Task statement => Every line below needs to be transcribed without alteration, and no image may be carried over.

** Opening Data below block **

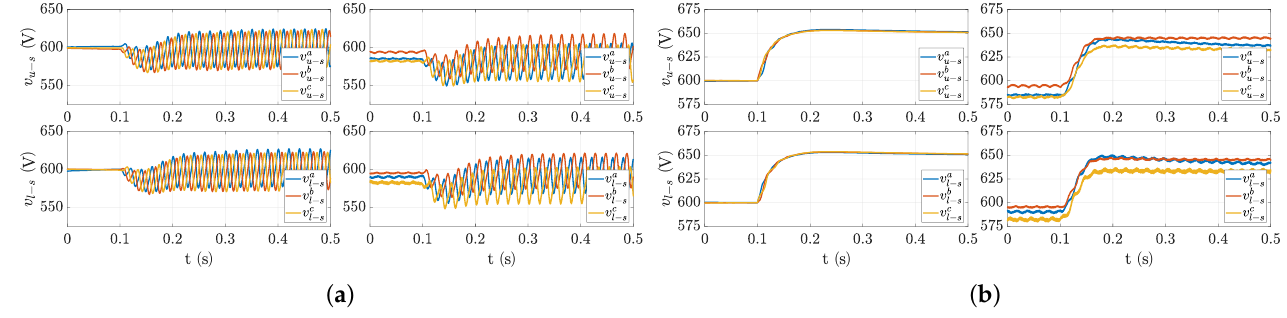
Figure 12. Simulation ( left ) and experimental ( right ) results, ( a ) showing capacitors (arm) voltage during a step change is applied to P from 0 to 1 pu ( b ) showing capacitors (arm cells) voltage during a step from 600 V to 650 V in the arms capacitors voltage.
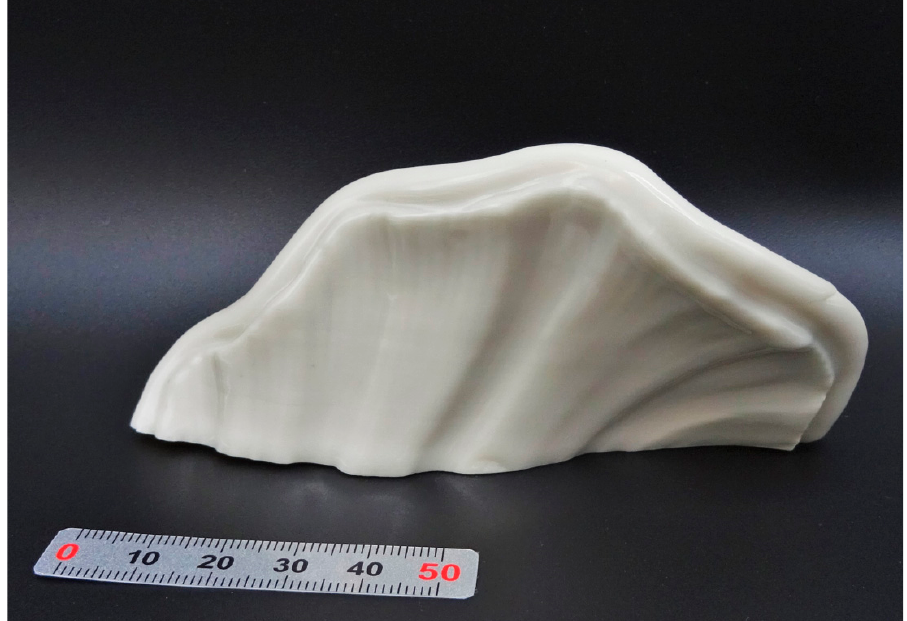
Figure 19. Sintered and glazed fragment, clockwise manufactured, the twisted baseplate is clearly visible in the left corner.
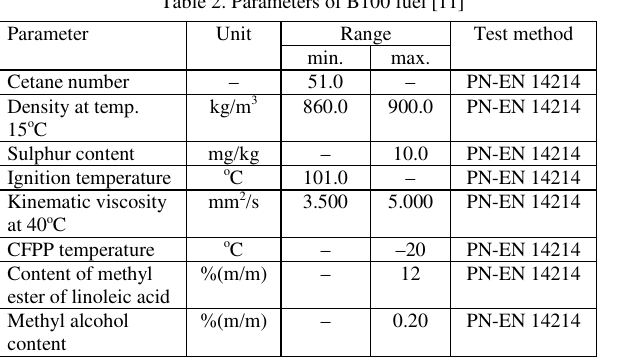
Table 2. Parameters of B100 fuel [11]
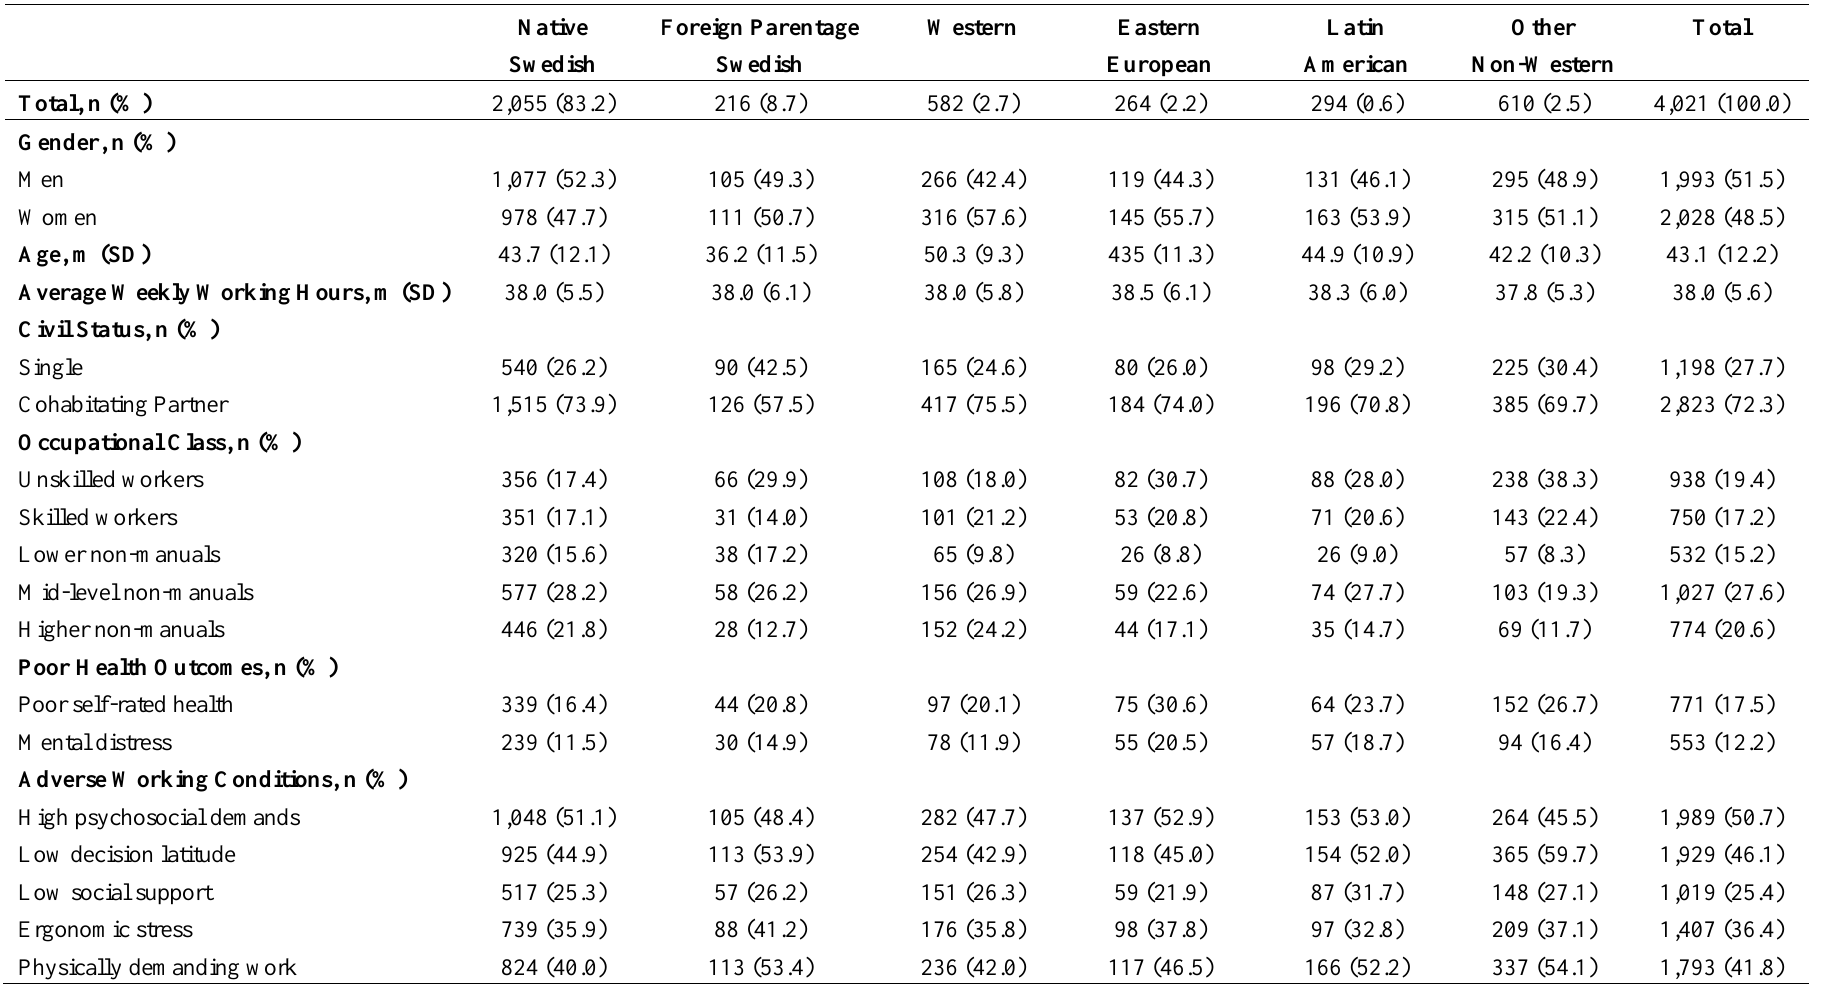
Table 1. Background variables and prevalence of adverse working conditions and poor health outcomes by region of origin *.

** Closing Data below block **

Solution below =>
Figure 12. Simulation ( left ) and experimental ( right ) results, ( a ) showing capacitors (arm) voltage during a step change is applied to P from 0 to 1 pu ( b ) showing capacitors (arm cells) voltage during a step from 600 V to 650 V in the arms capacitors voltage.
Figure 19. Sintered and glazed fragment, clockwise manufactured, the twisted baseplate is clearly visible in the left corner.
Table 2. Parameters of B100 fuel [11]
Table 1. Background variables and prevalence of adverse working conditions and poor health outcomes by region of origin *.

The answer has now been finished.